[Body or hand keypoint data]

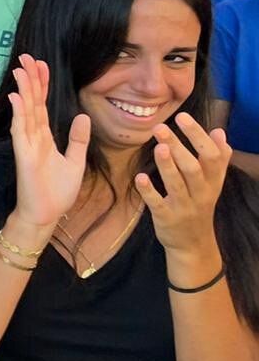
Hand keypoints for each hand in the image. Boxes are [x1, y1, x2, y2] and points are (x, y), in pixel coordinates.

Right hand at [8, 55, 89, 229]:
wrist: (46, 214)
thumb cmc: (58, 192)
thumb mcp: (75, 162)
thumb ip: (78, 139)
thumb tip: (82, 117)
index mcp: (45, 137)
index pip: (43, 105)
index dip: (42, 85)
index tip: (41, 65)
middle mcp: (34, 136)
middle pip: (32, 102)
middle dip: (30, 79)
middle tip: (27, 57)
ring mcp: (27, 144)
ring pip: (25, 111)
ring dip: (23, 90)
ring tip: (21, 69)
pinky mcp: (23, 155)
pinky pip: (20, 130)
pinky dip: (19, 113)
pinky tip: (17, 97)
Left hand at [136, 114, 229, 256]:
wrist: (193, 244)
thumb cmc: (199, 205)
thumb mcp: (213, 184)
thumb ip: (217, 158)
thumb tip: (220, 132)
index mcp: (213, 182)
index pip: (212, 156)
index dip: (198, 136)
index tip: (182, 116)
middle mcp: (201, 193)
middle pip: (193, 168)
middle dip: (178, 146)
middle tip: (160, 127)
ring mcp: (184, 207)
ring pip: (177, 184)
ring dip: (167, 165)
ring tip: (158, 146)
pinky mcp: (167, 218)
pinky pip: (158, 204)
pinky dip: (149, 191)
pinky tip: (140, 177)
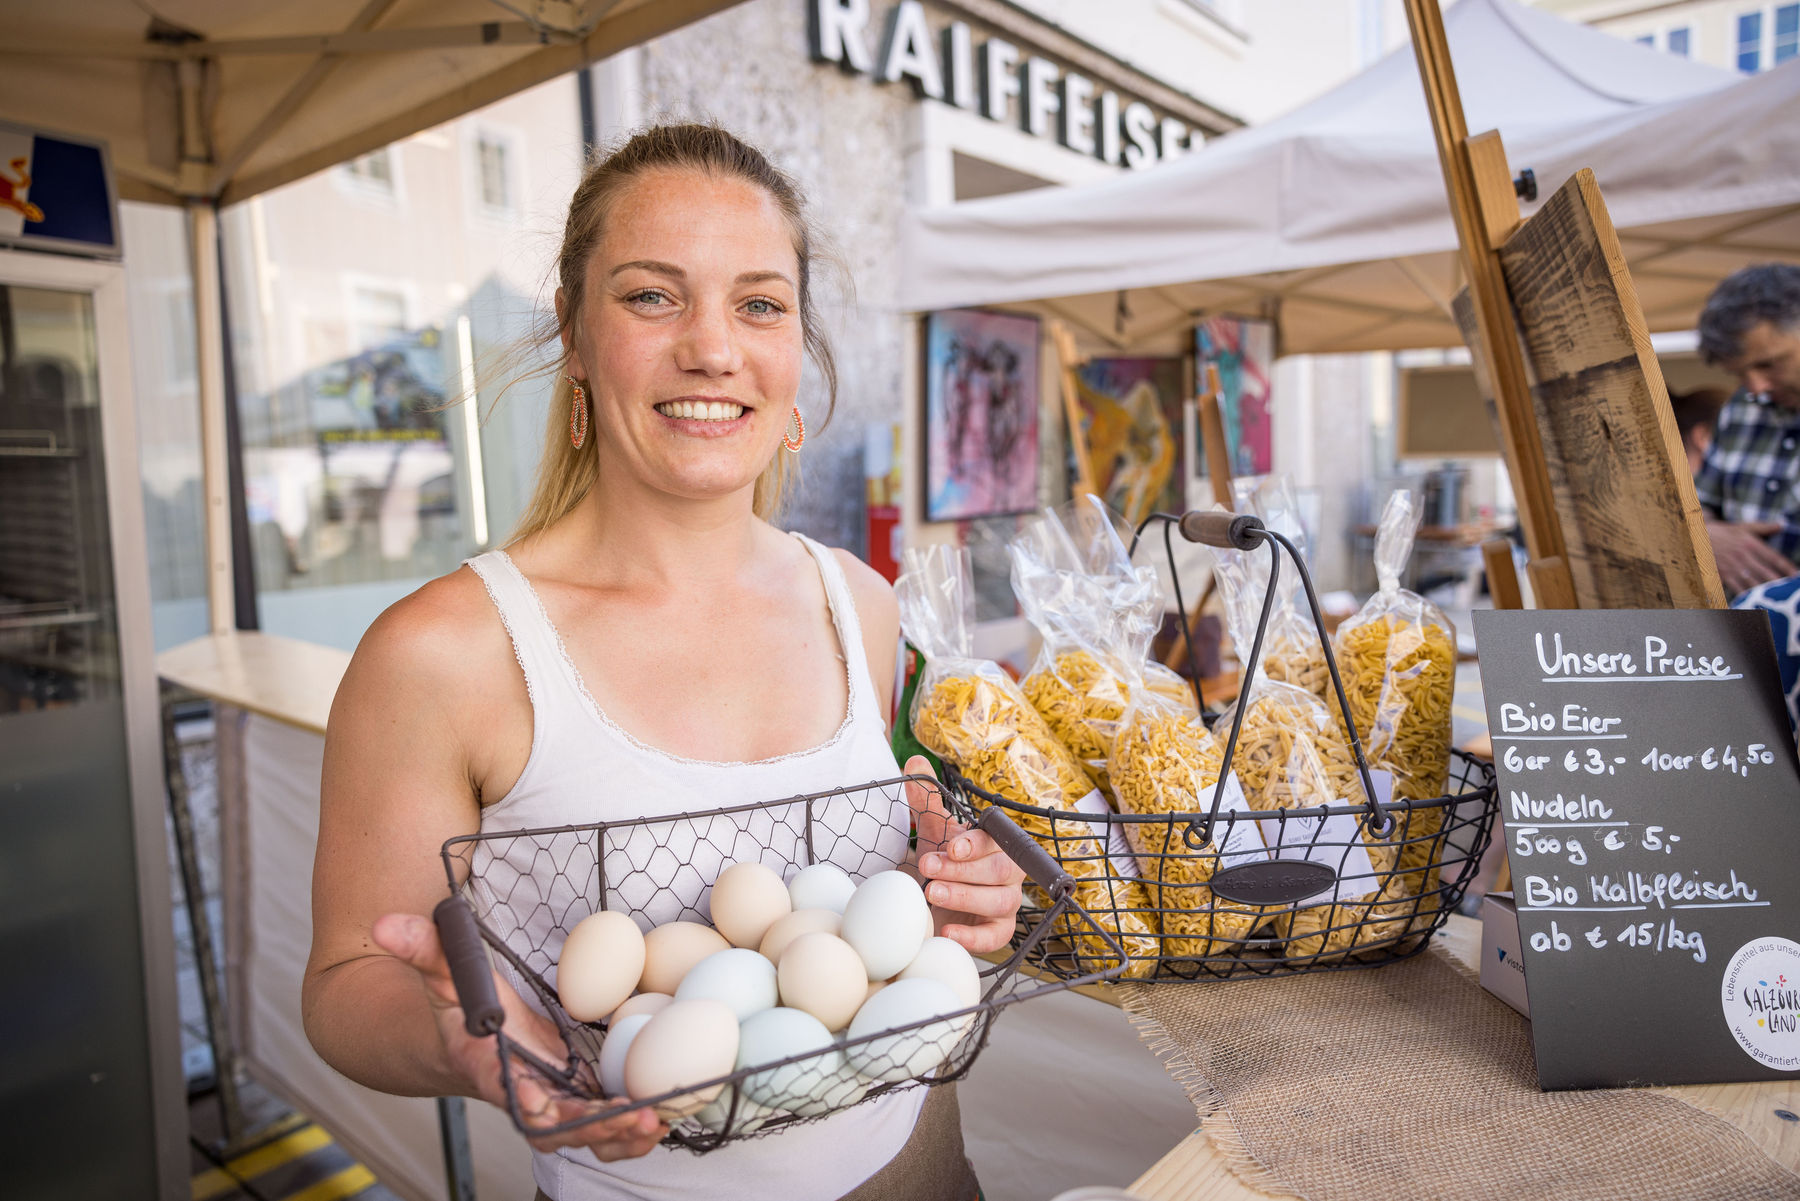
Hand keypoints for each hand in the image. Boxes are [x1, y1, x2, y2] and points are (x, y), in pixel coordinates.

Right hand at [371, 913, 666, 1161]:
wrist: (471, 1038)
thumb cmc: (461, 1007)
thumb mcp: (443, 972)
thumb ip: (424, 948)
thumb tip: (386, 924)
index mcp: (488, 1066)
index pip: (502, 1088)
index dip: (522, 1097)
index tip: (540, 1101)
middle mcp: (522, 1093)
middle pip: (552, 1126)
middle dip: (588, 1126)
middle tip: (626, 1116)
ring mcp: (553, 1103)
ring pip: (582, 1134)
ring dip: (618, 1134)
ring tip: (653, 1123)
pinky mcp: (577, 1100)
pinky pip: (603, 1126)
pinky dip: (630, 1130)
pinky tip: (662, 1121)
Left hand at [903, 755, 1025, 953]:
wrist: (938, 900)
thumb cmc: (944, 862)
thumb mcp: (932, 831)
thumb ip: (926, 799)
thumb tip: (914, 763)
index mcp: (995, 843)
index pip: (996, 840)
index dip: (976, 844)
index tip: (950, 847)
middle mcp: (1008, 871)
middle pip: (1000, 870)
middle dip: (963, 870)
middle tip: (928, 869)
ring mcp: (1006, 902)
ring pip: (1001, 901)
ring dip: (966, 897)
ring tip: (932, 893)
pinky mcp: (999, 930)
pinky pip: (998, 936)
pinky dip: (975, 937)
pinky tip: (949, 932)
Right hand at [1705, 519, 1793, 595]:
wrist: (1694, 537)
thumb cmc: (1721, 533)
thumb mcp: (1742, 527)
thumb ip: (1763, 527)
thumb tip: (1781, 525)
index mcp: (1750, 543)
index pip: (1774, 558)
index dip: (1787, 568)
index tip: (1796, 576)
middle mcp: (1743, 555)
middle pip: (1766, 572)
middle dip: (1779, 582)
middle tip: (1789, 590)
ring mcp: (1732, 567)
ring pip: (1753, 582)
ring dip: (1765, 591)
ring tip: (1776, 598)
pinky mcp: (1722, 575)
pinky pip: (1737, 588)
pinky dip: (1746, 596)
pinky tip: (1754, 601)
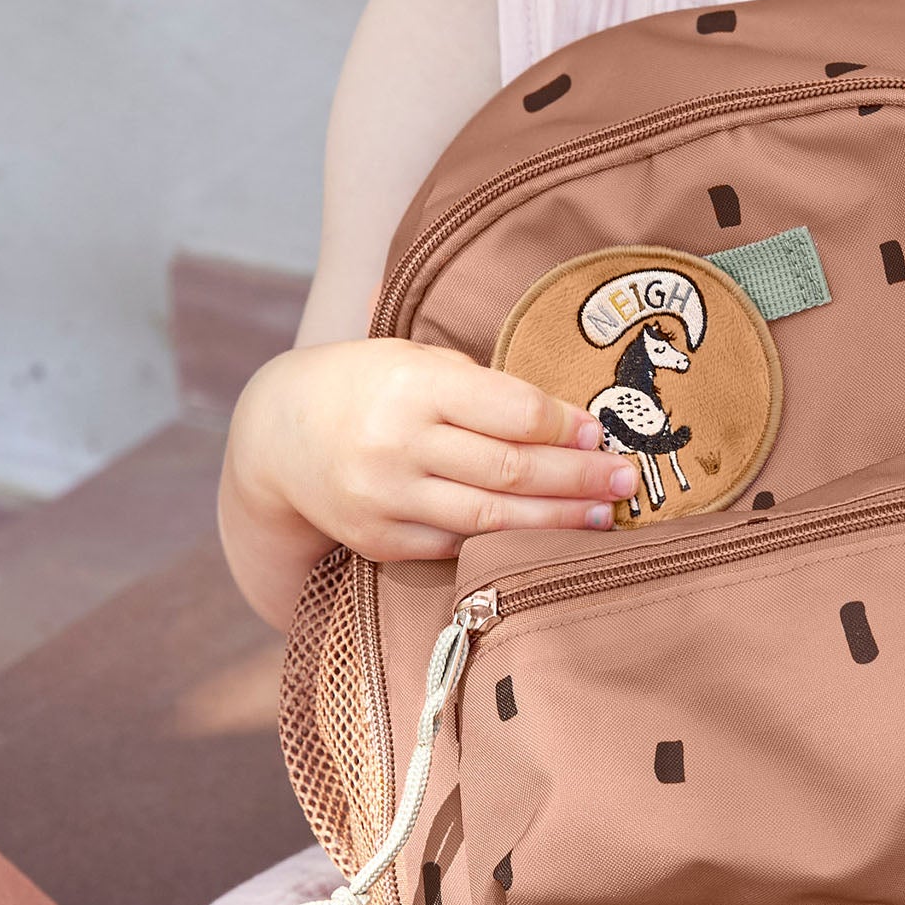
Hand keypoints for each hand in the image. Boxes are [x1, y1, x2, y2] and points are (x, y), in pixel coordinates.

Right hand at [240, 338, 641, 561]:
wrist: (278, 433)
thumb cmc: (369, 384)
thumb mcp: (418, 359)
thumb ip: (485, 387)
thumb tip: (570, 423)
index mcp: (414, 385)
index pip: (509, 411)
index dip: (563, 427)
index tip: (602, 433)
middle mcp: (398, 443)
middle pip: (509, 470)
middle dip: (578, 479)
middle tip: (626, 481)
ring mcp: (386, 498)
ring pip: (491, 518)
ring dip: (556, 521)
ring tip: (604, 518)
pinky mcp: (380, 539)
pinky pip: (457, 545)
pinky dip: (505, 543)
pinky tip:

→ Directions for this task
The answer must consist only of the lines from the beginning of the entries above through the line that holds "index pip: (212, 156)", reproduced exactly and without pictures.

→ Answer for the task
Hand keypoints for each hand in the image. Boxes are [x1, y1, x2, y2] and points are (x, y), in pixel coordinates.

Right hand at [8, 55, 89, 229]:
wrist: (46, 214)
thumb cmc: (58, 192)
thumb mcp: (75, 162)
thumb ip: (78, 139)
thumb tip: (82, 117)
index mcp: (45, 137)
index pip: (43, 105)
index dip: (42, 85)
index tip: (41, 65)
middle mcp: (34, 136)
middle pip: (32, 102)
middle dip: (30, 79)
middle tip: (27, 57)
ring mcp: (27, 144)
ring pip: (25, 111)
ring dip: (23, 90)
ring tip: (21, 69)
pinky mcp: (23, 155)
pinky pip: (20, 130)
pinky dip: (19, 113)
pinky tip: (17, 97)
Left hand at [136, 114, 229, 256]:
wrist: (193, 244)
thumb cmc: (199, 205)
thumb mcp: (213, 184)
thumb ip: (217, 158)
thumb tip: (220, 132)
index mcp: (213, 182)
index pip: (212, 156)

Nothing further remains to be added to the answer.